Material supplied |
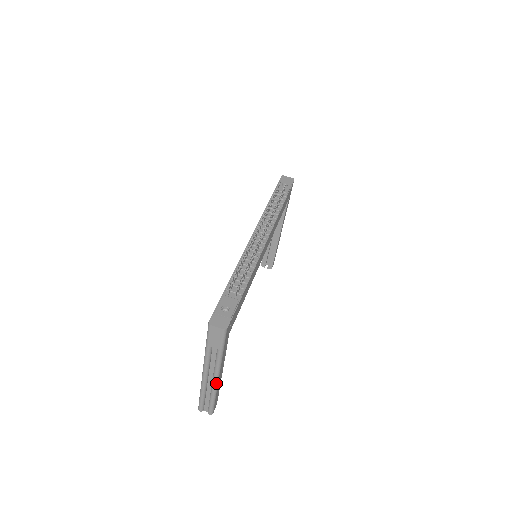
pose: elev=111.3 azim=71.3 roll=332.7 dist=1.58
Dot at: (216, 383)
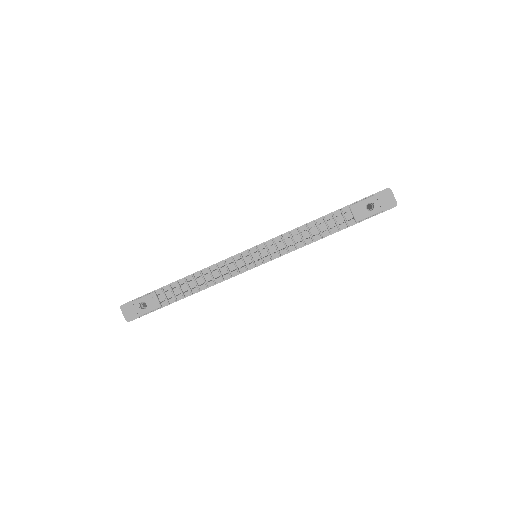
Dot at: occluded
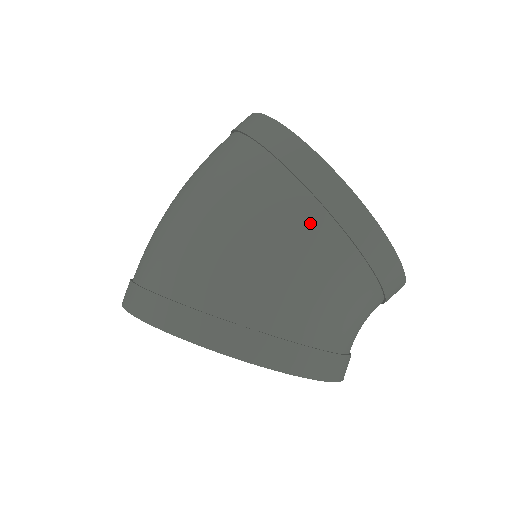
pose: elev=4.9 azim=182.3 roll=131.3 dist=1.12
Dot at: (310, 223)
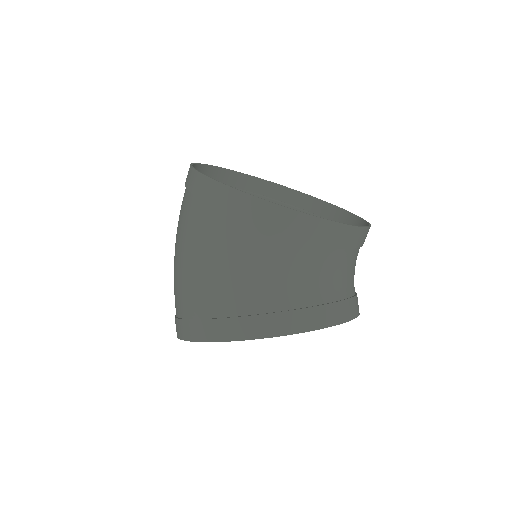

Your instructions |
Rewrite all of the material with every "pose" changed to "camera" and everything else left as is. Omit the pictures.

Written answer |
camera: elev=111.3 azim=71.3 roll=332.7 dist=1.58
Dot at: (216, 383)
Dot at: occluded
camera: elev=4.9 azim=182.3 roll=131.3 dist=1.12
Dot at: (310, 223)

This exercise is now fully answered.